The one-dimensional convolutional neural network includes a Reshape layer, multiple one-dimensional convolutional pooling blocks and a one-dimensional convolutional layer connected in sequence. The one-dimensional convolutional pooling block includes a one-dimensional convolutional layer and a one-dimensional maximum pooling layer connected in sequence. In Figure 3, there are 2 one-dimensional convolutional pooling blocks. The convolution kernel size used in the one-dimensional convolutional layer of the first one-dimensional convolutional pooling block is 3, and the pooling window of the one-dimensional maximum pooling layer is 3; the convolution kernel size used in the one-dimensional convolutional layer of the second one-dimensional convolutional pooling block is 3, and the pooling window of the one-dimensional maximum pooling layer is 3. The convolution kernel size used in the one-dimensional convolutional layer connected after multiple one-dimensional convolutional pooling blocks is 3. 1D-CNN accepts two-dimensional input data in the form of feature length and feature channel number. The Reshape layer compresses the dimension of length 1 in the two-dimensional asymmetric aggregation module, reduces the dimension while keeping the number of features unchanged, so as to perform downscaling connection, and then learns the remaining dimensional features through the one-dimensional convolutional kernel with a window size of 3. Due to the parameter sharing characteristics of the convolutional kernel, the model not only learns the local features of a single landslide influencing factor, but also couples the feature associations between different factors. As the 1D-CNN layer deepens, the overall network has a deeper structure and can extract more abstract landslide and non-landslide features.
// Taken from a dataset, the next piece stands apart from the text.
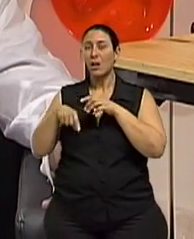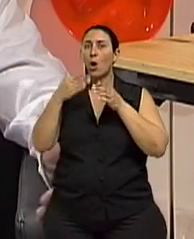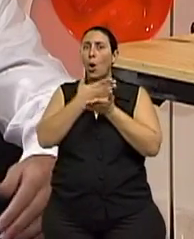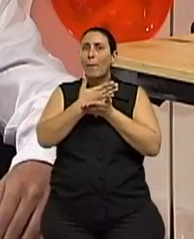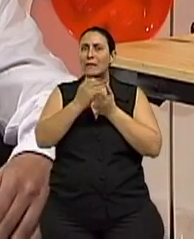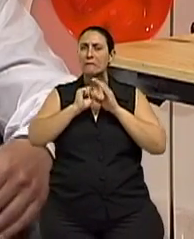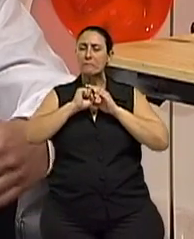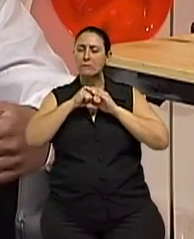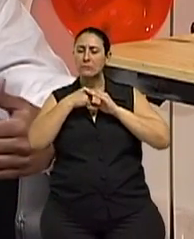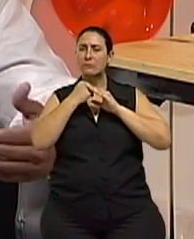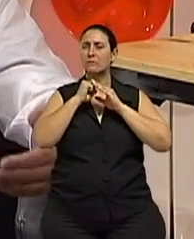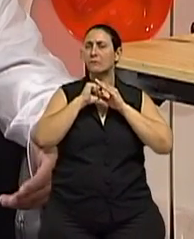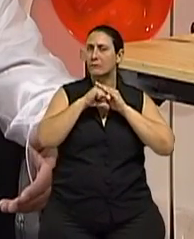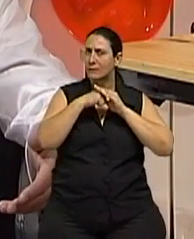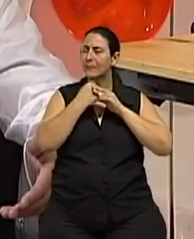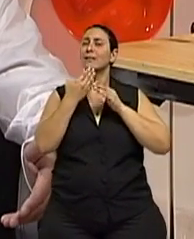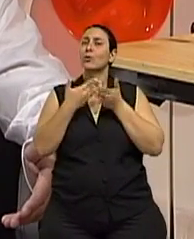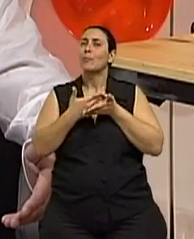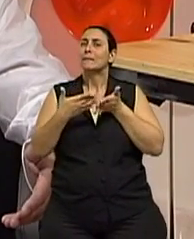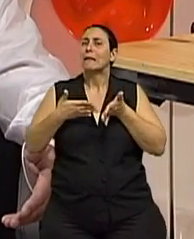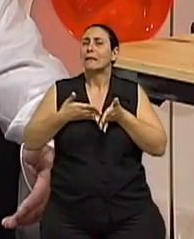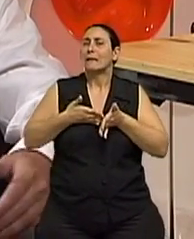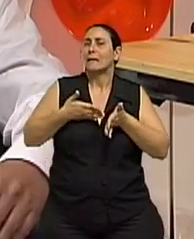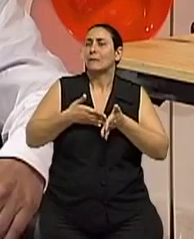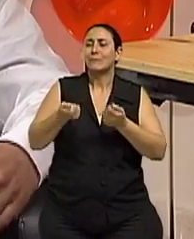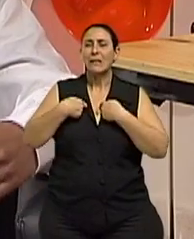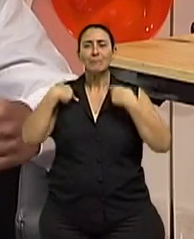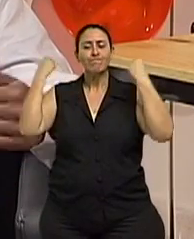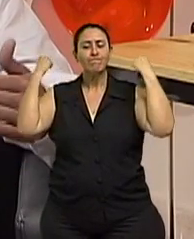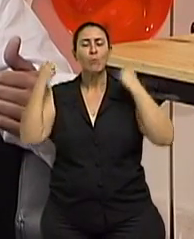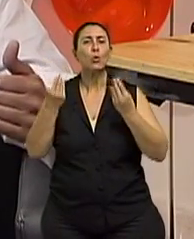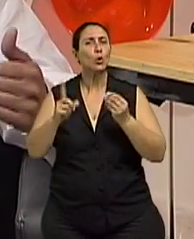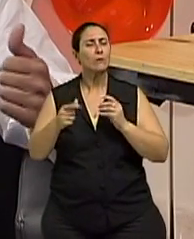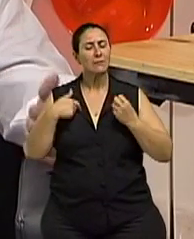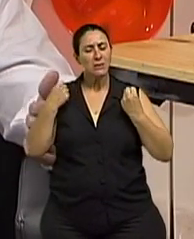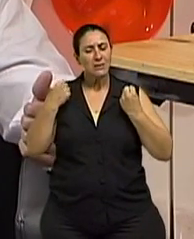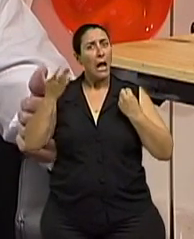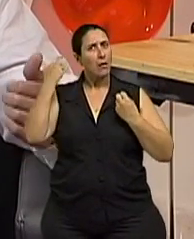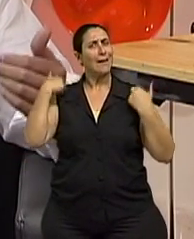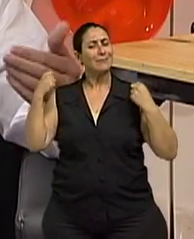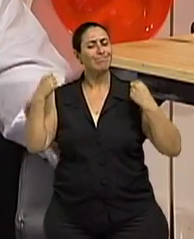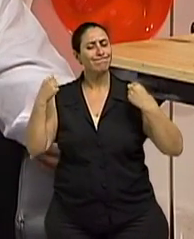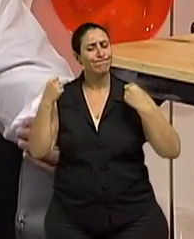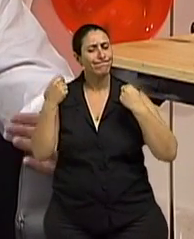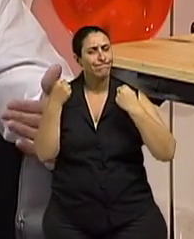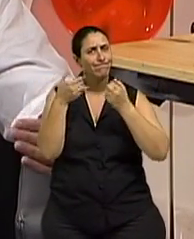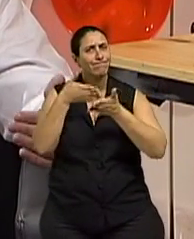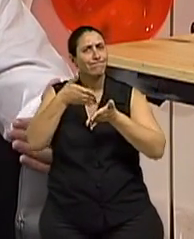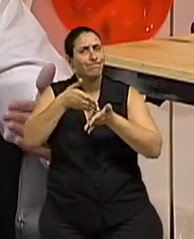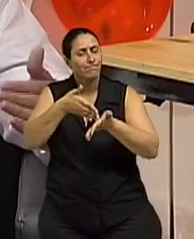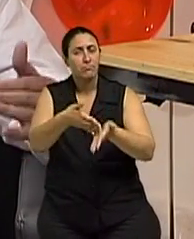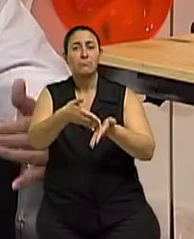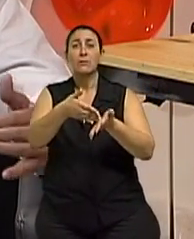acentuado e começa a limitar essa atividade física. Quando o desgaste avança e começa a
The convolution kernel parameter sharing feature is an existing feature of CNN, which means that the weight of each convolution kernel is fixed during one iteration, and the weight within the convolution kernel will not change due to different positions in the image. Each convolution kernel slides in the image to learn individual features. Weight sharing reduces model parameters and greatly reduces the difficulty of network training.

The one-dimensional asymmetric aggregation module includes a one-dimensional maximum pooling layer and a one-dimensional average pooling layer connected in parallel, and a concatenate layer connected to the output of the one-dimensional maximum pooling layer and the output of the one-dimensional average pooling layer, respectively. In Figure 3, the pooling window of the one-dimensional maximum pooling layer is 3, and the pooling window of the one-dimensional average pooling layer is 3. After the average pooling and maximum pooling are aggregated, the overall features (including the abstract feature aggregation information represented by numbers) after being connected by the concatenate layer are passed to the fully connected layer module.

The fully connected layer module includes two fully connected layers connected in sequence. The fully connected layer maps the received feature vector after flattening, so that the neural nodes are interconnected and have global characteristics. Deepening the fully connected layer can improve the nonlinear expression ability of the model, but it will increase the model training cost and overfitting. Therefore, this model only sets two fully connected layers, and the last fully connected layer outputs a single neuron with an output value between 0 and 1, which indicates the probability of a medium landslide occurring at the point.

In this embodiment, by designing the structure of the above-mentioned multi-dimensional CNN coupling model, the asymmetric aggregation of the feature maps of 2D-CNN can halve the number of parameters, and by using 1D-CNN to learn the remaining dimensional data, the single-dimensional convolution kernel can also effectively reduce the number of parameters and the amount of calculation, thereby suppressing a significant increase in the number of parameters and the amount of calculation while ensuring the depth of the model, avoiding the problems of model training difficulties and overfitting of results, and ensuring the model efficiency while improving the prediction accuracy.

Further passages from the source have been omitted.